When Poor Red’s shuttered its doors six years ago, it was the end of an era in the sleepy foothills town of El Dorado — or so many people thought.
But two brothers from El Dorado Hills teamed up with a veteran restaurateur to achieve one of the hardest, and often futile, feats in the industry: reopen a restaurant with success. They’ve done it by merging the storied history and famous menu of Poor Red’s — long a popular BBQ joint among locals and tourists alike — with the modern draw of a new, trendy establishment, with much-needed renovations and an expanded menu to entice more customers.
“If it had been any other place, we never would have done it. We knew it was a risk. The whole restaurant business is a risk.” Jeff Genovese, co-owner, Poor Red’s
“If it had been any other place, we never would have done it,” says Jeff Genovese, one of the owners, who like many in the Sacramento region had been making the trip to Poor Red’s since he was old enough to drink. “We knew it was a risk. The whole restaurant business is a risk.”
The risk was a big one. When Jeff and his brother Mike Genovese (partner of Sacramento financial planning firm Genovese Burford & Brothers) bought Poor Red’s four years ago, the building was in disrepair, the kitchen needed gutting, and it did not meet current building and health codes or earthquake standards. The business had 36 liens on it and was stuck in what Jeff described as a legal quagmire. In fact, their managing partner initially advised the brothers against the investment.
“I told them, you don’t want to be in the restaurant business. It just doesn’t pencil out,” says Mike Hountalas, who grew up in the restaurant industry, his family the operators of the famed Cliff House in San Francisco since his childhood. “I went in dragging my feet and said, ‘You guys are crazy.’”
The odds were certainly stacked against them. The list of restaurants that have opened and closed, whether by the original owners or new ones, in the Capital Region is long. And several that have attempted recent comebacks have shuttered their doors — again.

▶ _Exercise aim_
Copy out the entire Poor Red's article word for word. The lines that come next are drawn from a separate source.

▶ _Given data_
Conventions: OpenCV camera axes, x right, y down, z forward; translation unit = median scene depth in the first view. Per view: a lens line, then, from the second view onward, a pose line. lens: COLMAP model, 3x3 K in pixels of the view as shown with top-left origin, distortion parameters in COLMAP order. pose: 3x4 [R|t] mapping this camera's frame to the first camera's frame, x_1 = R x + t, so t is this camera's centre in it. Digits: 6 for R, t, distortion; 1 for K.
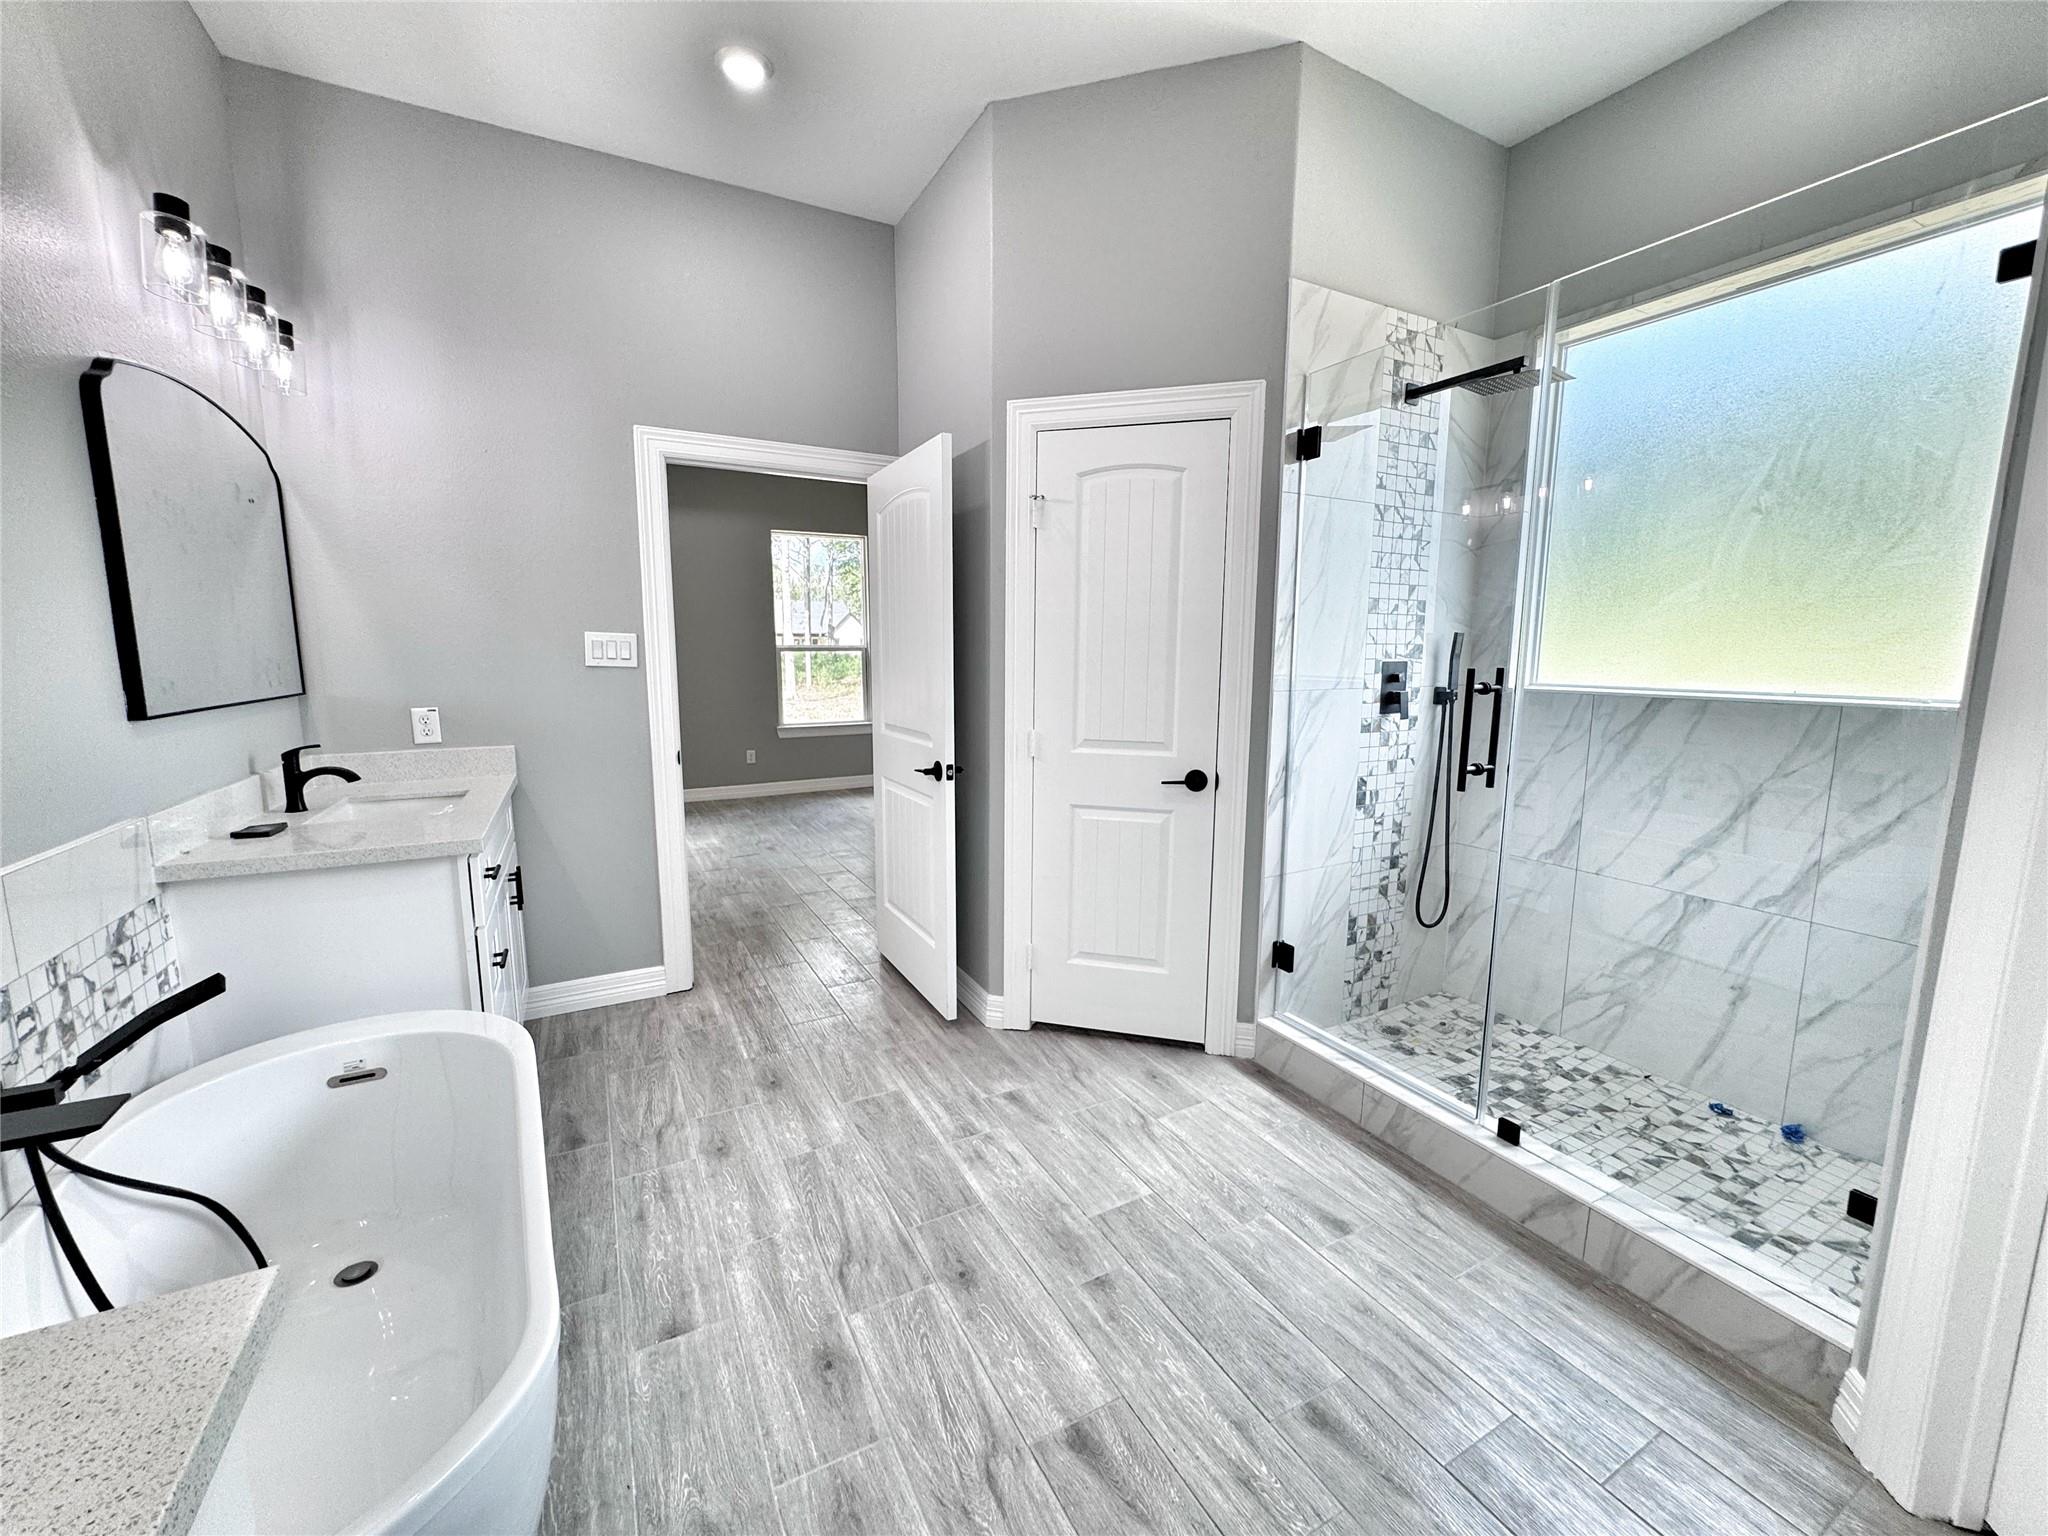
* * *
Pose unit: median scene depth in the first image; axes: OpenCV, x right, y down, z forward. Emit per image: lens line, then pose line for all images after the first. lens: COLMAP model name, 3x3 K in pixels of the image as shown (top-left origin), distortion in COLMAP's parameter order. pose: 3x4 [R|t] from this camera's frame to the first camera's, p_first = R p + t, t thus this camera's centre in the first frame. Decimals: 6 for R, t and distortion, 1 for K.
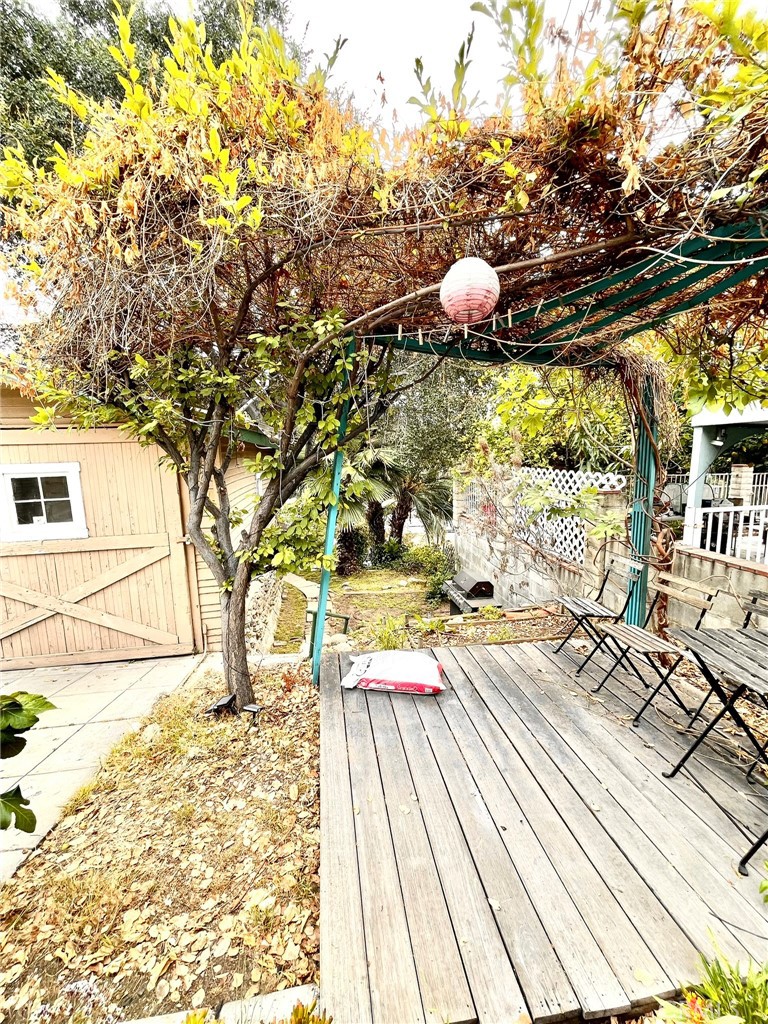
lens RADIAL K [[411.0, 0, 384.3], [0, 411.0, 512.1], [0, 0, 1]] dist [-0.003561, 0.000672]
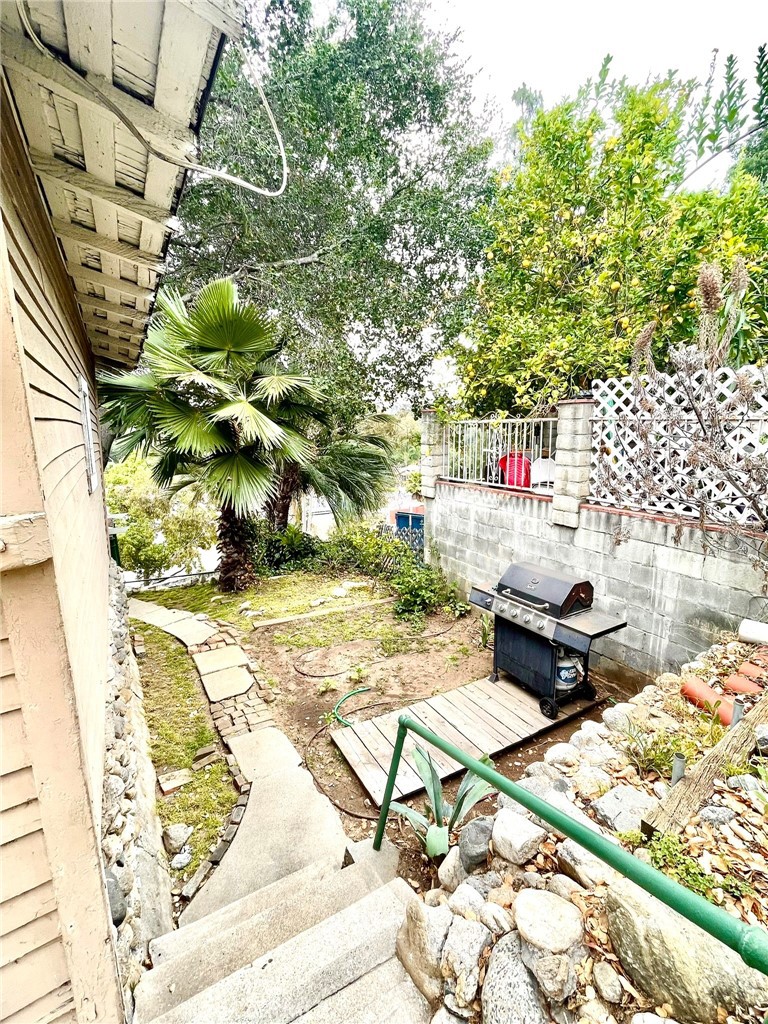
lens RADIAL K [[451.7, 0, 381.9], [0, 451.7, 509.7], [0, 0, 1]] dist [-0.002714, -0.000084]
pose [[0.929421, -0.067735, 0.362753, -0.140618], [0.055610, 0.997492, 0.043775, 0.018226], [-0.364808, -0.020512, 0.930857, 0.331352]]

▶ _Task response_
When Poor Red’s shuttered its doors six years ago, it was the end of an era in the sleepy foothills town of El Dorado — or so many people thought.
But two brothers from El Dorado Hills teamed up with a veteran restaurateur to achieve one of the hardest, and often futile, feats in the industry: reopen a restaurant with success. They’ve done it by merging the storied history and famous menu of Poor Red’s — long a popular BBQ joint among locals and tourists alike — with the modern draw of a new, trendy establishment, with much-needed renovations and an expanded menu to entice more customers.
“If it had been any other place, we never would have done it. We knew it was a risk. The whole restaurant business is a risk.” Jeff Genovese, co-owner, Poor Red’s
“If it had been any other place, we never would have done it,” says Jeff Genovese, one of the owners, who like many in the Sacramento region had been making the trip to Poor Red’s since he was old enough to drink. “We knew it was a risk. The whole restaurant business is a risk.”
The risk was a big one. When Jeff and his brother Mike Genovese (partner of Sacramento financial planning firm Genovese Burford & Brothers) bought Poor Red’s four years ago, the building was in disrepair, the kitchen needed gutting, and it did not meet current building and health codes or earthquake standards. The business had 36 liens on it and was stuck in what Jeff described as a legal quagmire. In fact, their managing partner initially advised the brothers against the investment.
“I told them, you don’t want to be in the restaurant business. It just doesn’t pencil out,” says Mike Hountalas, who grew up in the restaurant industry, his family the operators of the famed Cliff House in San Francisco since his childhood. “I went in dragging my feet and said, ‘You guys are crazy.’”
The odds were certainly stacked against them. The list of restaurants that have opened and closed, whether by the original owners or new ones, in the Capital Region is long. And several that have attempted recent comebacks have shuttered their doors — again.